None of this is flawless. Cue firing depends on the script's words matching the timestamps coming back, and when they diverge the tracker can lose its place; the result is a dropped or mistimed cue, a visible blemish, never a wrong-word fire. The live runway still has no upper clamp, which is exactly the class of bug the shadow state machine is meant to close. A system that runs unattended for weeks is held together as much by monitoring and these fail-closed defaults as by any single clever mechanism.
Does it actually work?
The architecture makes a testable promise: an action lands on the spoken word, not near it. The recorded numbers say it holds. Over the first ten hours of per-cue logging (2,221 executed cues), a cue fired a median of 283 milliseconds from the word it was pinned to, 1.48 seconds at the 95th percentile, 4.28 seconds at the 99th. At the median that reads as part of the sentence. The tail is the honest cost of a hard real-time pipeline: a small fraction of cues land visibly late, on the right word but behind it, which is the tradeoff the strict matching takes on purpose, a late gesture over a wrong one.
- Sync accuracy: 283 ms median cue-to-word lag (1.48 s p95) over the first ten hours of per-cue instrumentation, across 2,221 executed cues. Every cue that fired executed cleanly across all five action types; separately, about 5.8% of authored cues never fired at all, dropped when the tracker lost the cursor rather than firing on the wrong word, the fail-closed default at work.
- Push acceptance: all 3,943 text pushes over roughly 37 hours passed the runway-and-clock gate, none rejected for a stale player clock or an over-full buffer.

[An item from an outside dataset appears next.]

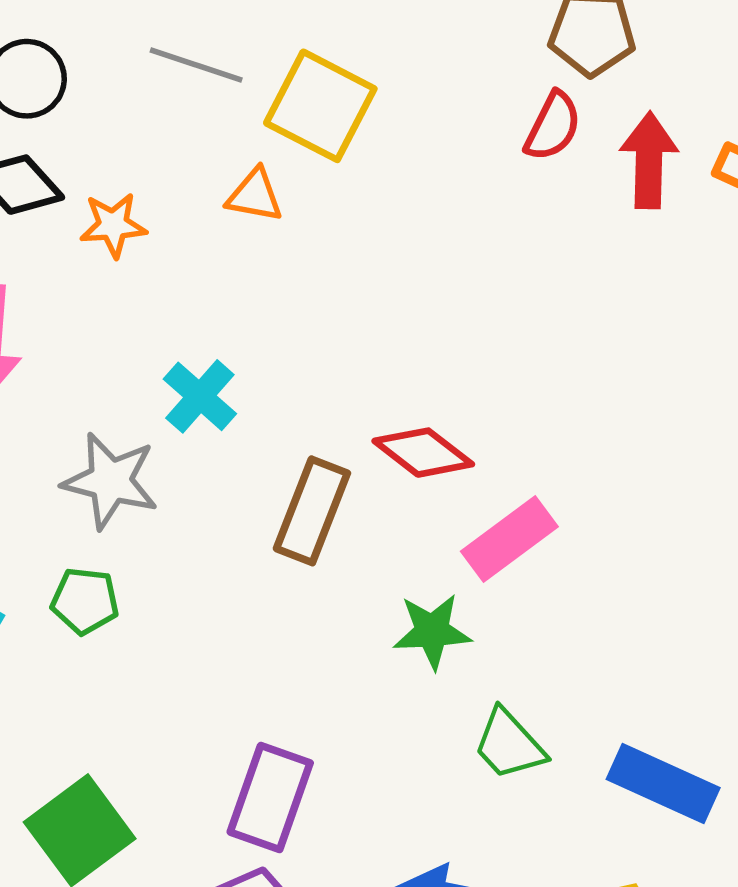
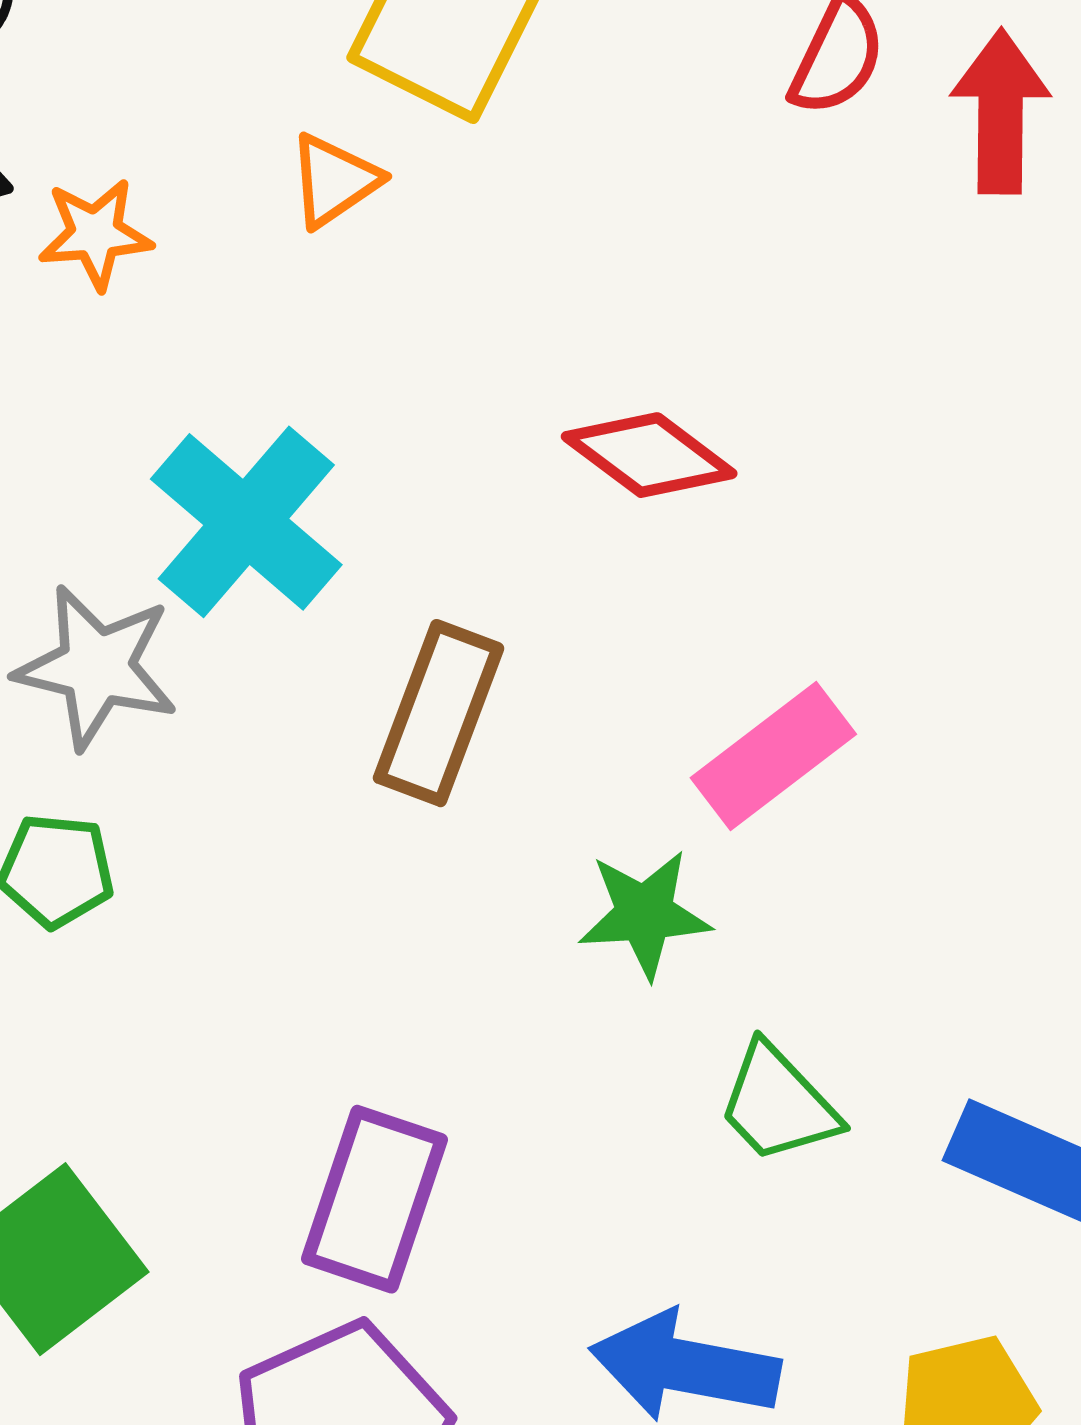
orange triangle: (255, 195) -> (334, 180), turned -44
cyan cross: (200, 396) -> (246, 522), size x1.5
red diamond: (423, 453) -> (649, 455), moved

- Pipeline speed: pushed text becomes tracked speech in a median of 2.85 seconds (13.18 s p95, n=1,805). This is not what the viewer waits for: the audience hears a word only after a deliberate 20 to 35 second pacing buffer, the show's designed liveness depth, not latency.
- Session discipline: the scheduler restarted the stack 22 times in a row at 50.3 to 50.4 minutes each (a standard deviation of about three seconds), a clean scheduled cadence with no crash restarts in the last twenty.

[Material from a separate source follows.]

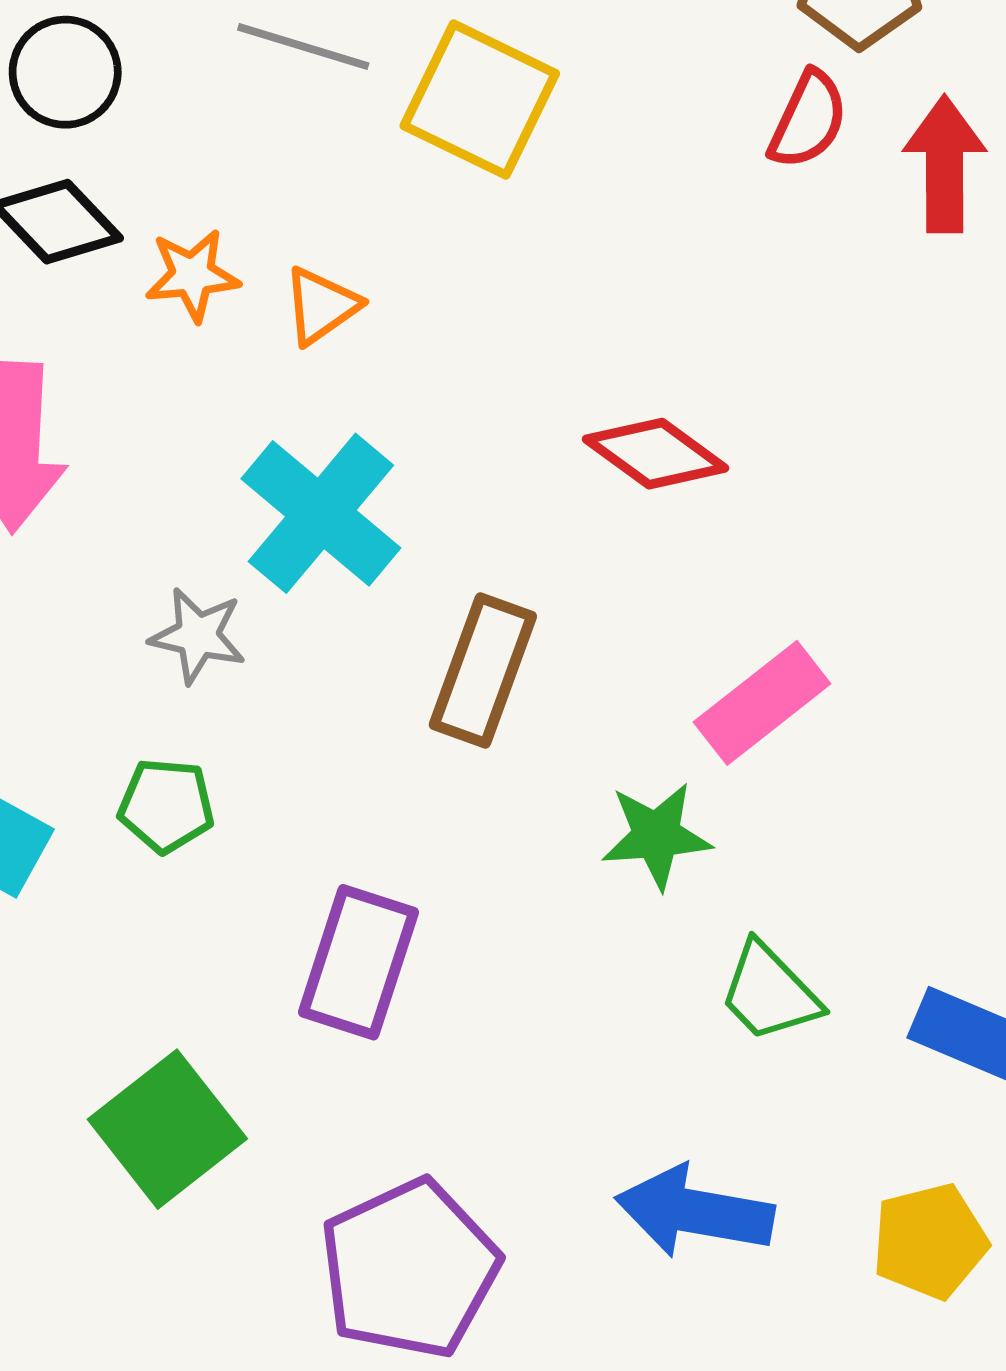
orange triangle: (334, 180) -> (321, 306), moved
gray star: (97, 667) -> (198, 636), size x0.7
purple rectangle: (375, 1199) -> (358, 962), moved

- Interactivity: a viewer's GitHub link reaches an on-air acknowledgement in a median of about two minutes, fastest observed 17.5 seconds. That figure is bounded by where the request lands in the current episode, not by pipeline speed.
What else this builds
The repo-roaster is one use of the underlying primitive: a photorealistic face driven by text that also exposes the exact timing of every word it speaks. The same two streams aim at plenty of other action sets, a sports co-caster whose replays cut on the words as it calls them, a support agent whose cursor lands on "Settings" as it says the word, a tutor whose on-screen highlights track the explanation. None of them need a new API; they need the video and the timestamps beside it, aimed at a different set of actions.
The code
The code is open source (github.com/heygen-com/live-streamer), MIT-licensed. The reusable core is small: the word_tracker, the anchor math, and the runway gate. Read it as the real thing rather than a cleaned-up sketch.
The general idea outlasts this particular show: find the clock that tells the truth about the thing you care about, here the spoken word, and make every other clock do the work of meeting it. The Realtime API hands you that clock directly. What you bind to it is open.